_Task brief_. Please print out every entry below, verbatim.
Dataset: Begin
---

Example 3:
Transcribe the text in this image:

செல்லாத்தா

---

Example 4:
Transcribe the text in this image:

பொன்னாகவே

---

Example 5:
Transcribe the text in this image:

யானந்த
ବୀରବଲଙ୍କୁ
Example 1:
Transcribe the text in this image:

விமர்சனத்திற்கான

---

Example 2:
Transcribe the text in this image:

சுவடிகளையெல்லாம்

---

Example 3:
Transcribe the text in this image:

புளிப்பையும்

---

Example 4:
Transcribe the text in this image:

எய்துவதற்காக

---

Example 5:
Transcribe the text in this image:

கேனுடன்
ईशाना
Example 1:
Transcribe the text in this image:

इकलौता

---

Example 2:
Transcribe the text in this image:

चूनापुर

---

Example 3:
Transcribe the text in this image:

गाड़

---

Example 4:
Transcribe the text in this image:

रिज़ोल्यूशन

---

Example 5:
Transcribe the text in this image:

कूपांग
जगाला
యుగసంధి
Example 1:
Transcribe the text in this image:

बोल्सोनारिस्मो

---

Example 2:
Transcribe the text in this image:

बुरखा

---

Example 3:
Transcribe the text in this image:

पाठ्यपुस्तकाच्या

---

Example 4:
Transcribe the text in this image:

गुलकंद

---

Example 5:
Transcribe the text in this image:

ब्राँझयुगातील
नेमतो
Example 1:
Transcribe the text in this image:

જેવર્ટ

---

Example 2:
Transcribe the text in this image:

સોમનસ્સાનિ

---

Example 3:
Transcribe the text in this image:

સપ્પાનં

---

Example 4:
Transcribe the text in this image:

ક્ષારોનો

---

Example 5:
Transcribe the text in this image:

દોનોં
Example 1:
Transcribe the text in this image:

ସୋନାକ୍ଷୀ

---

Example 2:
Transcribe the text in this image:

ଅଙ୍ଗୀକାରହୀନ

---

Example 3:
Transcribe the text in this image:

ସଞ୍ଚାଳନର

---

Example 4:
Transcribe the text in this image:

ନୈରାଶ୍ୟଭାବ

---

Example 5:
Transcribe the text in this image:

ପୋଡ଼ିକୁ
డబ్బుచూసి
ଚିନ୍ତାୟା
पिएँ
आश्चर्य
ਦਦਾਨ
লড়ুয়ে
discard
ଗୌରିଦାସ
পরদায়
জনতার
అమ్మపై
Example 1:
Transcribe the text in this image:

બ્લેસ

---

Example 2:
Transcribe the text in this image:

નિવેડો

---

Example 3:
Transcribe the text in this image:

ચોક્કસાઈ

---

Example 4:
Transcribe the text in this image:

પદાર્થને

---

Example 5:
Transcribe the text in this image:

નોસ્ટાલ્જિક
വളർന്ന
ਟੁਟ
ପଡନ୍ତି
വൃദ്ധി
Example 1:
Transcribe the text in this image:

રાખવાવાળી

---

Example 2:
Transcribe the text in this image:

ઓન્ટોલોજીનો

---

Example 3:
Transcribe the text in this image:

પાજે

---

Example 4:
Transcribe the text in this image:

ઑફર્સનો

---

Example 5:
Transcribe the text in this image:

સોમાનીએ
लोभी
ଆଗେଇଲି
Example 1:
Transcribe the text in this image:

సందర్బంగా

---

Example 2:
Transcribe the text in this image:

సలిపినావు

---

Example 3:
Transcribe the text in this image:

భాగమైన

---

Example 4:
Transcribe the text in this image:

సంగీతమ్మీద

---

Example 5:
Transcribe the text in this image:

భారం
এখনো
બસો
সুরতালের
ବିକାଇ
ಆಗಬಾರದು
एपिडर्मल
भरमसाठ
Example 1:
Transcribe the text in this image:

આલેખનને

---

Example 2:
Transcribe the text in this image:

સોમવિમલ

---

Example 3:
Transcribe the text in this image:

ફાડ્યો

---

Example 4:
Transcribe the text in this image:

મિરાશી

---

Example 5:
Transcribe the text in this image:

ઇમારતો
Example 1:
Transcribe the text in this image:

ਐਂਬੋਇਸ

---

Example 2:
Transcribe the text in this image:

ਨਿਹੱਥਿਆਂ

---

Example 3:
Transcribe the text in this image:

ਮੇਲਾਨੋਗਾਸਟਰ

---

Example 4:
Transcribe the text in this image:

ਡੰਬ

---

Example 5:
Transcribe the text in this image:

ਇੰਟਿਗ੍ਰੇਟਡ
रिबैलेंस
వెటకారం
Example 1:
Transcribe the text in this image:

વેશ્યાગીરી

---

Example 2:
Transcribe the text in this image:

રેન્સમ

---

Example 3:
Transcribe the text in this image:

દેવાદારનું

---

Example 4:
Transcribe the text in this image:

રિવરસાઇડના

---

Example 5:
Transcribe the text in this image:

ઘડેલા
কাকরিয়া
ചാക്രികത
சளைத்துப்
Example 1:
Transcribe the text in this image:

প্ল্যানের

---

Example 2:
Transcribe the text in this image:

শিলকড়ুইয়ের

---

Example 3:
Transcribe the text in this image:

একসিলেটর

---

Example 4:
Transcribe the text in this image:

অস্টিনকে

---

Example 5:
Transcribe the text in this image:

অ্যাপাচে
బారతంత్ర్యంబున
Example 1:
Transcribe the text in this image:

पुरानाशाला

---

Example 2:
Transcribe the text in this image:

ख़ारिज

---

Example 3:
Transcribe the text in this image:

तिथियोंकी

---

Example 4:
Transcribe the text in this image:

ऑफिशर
Dataset: End
_Output for this exercise_.
---

Example 3:
Transcribe the text in this image:

செல்லாத்தா

---

Example 4:
Transcribe the text in this image:

பொன்னாகவே

---

Example 5:
Transcribe the text in this image:

யானந்த
ବୀରବଲଙ୍କୁ
Example 1:
Transcribe the text in this image:

விமர்சனத்திற்கான

---

Example 2:
Transcribe the text in this image:

சுவடிகளையெல்லாம்

---

Example 3:
Transcribe the text in this image:

புளிப்பையும்

---

Example 4:
Transcribe the text in this image:

எய்துவதற்காக

---

Example 5:
Transcribe the text in this image:

கேனுடன்
ईशाना
Example 1:
Transcribe the text in this image:

इकलौता

---

Example 2:
Transcribe the text in this image:

चूनापुर

---

Example 3:
Transcribe the text in this image:

गाड़

---

Example 4:
Transcribe the text in this image:

रिज़ोल्यूशन

---

Example 5:
Transcribe the text in this image:

कूपांग
जगाला
యుగసంధి
Example 1:
Transcribe the text in this image:

बोल्सोनारिस्मो

---

Example 2:
Transcribe the text in this image:

बुरखा

---

Example 3:
Transcribe the text in this image:

पाठ्यपुस्तकाच्या

---

Example 4:
Transcribe the text in this image:

गुलकंद

---

Example 5:
Transcribe the text in this image:

ब्राँझयुगातील
नेमतो
Example 1:
Transcribe the text in this image:

જેવર્ટ

---

Example 2:
Transcribe the text in this image:

સોમનસ્સાનિ

---

Example 3:
Transcribe the text in this image:

સપ્પાનં

---

Example 4:
Transcribe the text in this image:

ક્ષારોનો

---

Example 5:
Transcribe the text in this image:

દોનોં
Example 1:
Transcribe the text in this image:

ସୋନାକ୍ଷୀ

---

Example 2:
Transcribe the text in this image:

ଅଙ୍ଗୀକାରହୀନ

---

Example 3:
Transcribe the text in this image:

ସଞ୍ଚାଳନର

---

Example 4:
Transcribe the text in this image:

ନୈରାଶ୍ୟଭାବ

---

Example 5:
Transcribe the text in this image:

ପୋଡ଼ିକୁ
డబ్బుచూసి
ଚିନ୍ତାୟା
पिएँ
आश्चर्य
ਦਦਾਨ
লড়ুয়ে
discard
ଗୌରିଦାସ
পরদায়
জনতার
అమ్మపై
Example 1:
Transcribe the text in this image:

બ્લેસ

---

Example 2:
Transcribe the text in this image:

નિવેડો

---

Example 3:
Transcribe the text in this image:

ચોક્કસાઈ

---

Example 4:
Transcribe the text in this image:

પદાર્થને

---

Example 5:
Transcribe the text in this image:

નોસ્ટાલ્જિક
വളർന്ന
ਟੁਟ
ପଡନ୍ତି
വൃദ്ധി
Example 1:
Transcribe the text in this image:

રાખવાવાળી

---

Example 2:
Transcribe the text in this image:

ઓન્ટોલોજીનો

---

Example 3:
Transcribe the text in this image:

પાજે

---

Example 4:
Transcribe the text in this image:

ઑફર્સનો

---

Example 5:
Transcribe the text in this image:

સોમાનીએ
लोभी
ଆଗେଇଲି
Example 1:
Transcribe the text in this image:

సందర్బంగా

---

Example 2:
Transcribe the text in this image:

సలిపినావు

---

Example 3:
Transcribe the text in this image:

భాగమైన

---

Example 4:
Transcribe the text in this image:

సంగీతమ్మీద

---

Example 5:
Transcribe the text in this image:

భారం
এখনো
બસો
সুরতালের
ବିକାଇ
ಆಗಬಾರದು
एपिडर्मल
भरमसाठ
Example 1:
Transcribe the text in this image:

આલેખનને

---

Example 2:
Transcribe the text in this image:

સોમવિમલ

---

Example 3:
Transcribe the text in this image:

ફાડ્યો

---

Example 4:
Transcribe the text in this image:

મિરાશી

---

Example 5:
Transcribe the text in this image:

ઇમારતો
Example 1:
Transcribe the text in this image:

ਐਂਬੋਇਸ

---

Example 2:
Transcribe the text in this image:

ਨਿਹੱਥਿਆਂ

---

Example 3:
Transcribe the text in this image:

ਮੇਲਾਨੋਗਾਸਟਰ

---

Example 4:
Transcribe the text in this image:

ਡੰਬ

---

Example 5:
Transcribe the text in this image:

ਇੰਟਿਗ੍ਰੇਟਡ
रिबैलेंस
వెటకారం
Example 1:
Transcribe the text in this image:

વેશ્યાગીરી

---

Example 2:
Transcribe the text in this image:

રેન્સમ

---

Example 3:
Transcribe the text in this image:

દેવાદારનું

---

Example 4:
Transcribe the text in this image:

રિવરસાઇડના

---

Example 5:
Transcribe the text in this image:

ઘડેલા
কাকরিয়া
ചാക്രികത
சளைத்துப்
Example 1:
Transcribe the text in this image:

প্ল্যানের

---

Example 2:
Transcribe the text in this image:

শিলকড়ুইয়ের

---

Example 3:
Transcribe the text in this image:

একসিলেটর

---

Example 4:
Transcribe the text in this image:

অস্টিনকে

---

Example 5:
Transcribe the text in this image:

অ্যাপাচে
బారతంత్ర్యంబున
Example 1:
Transcribe the text in this image:

पुरानाशाला

---

Example 2:
Transcribe the text in this image:

ख़ारिज

---

Example 3:
Transcribe the text in this image:

तिथियोंकी

---

Example 4:
Transcribe the text in this image:

ऑफिशर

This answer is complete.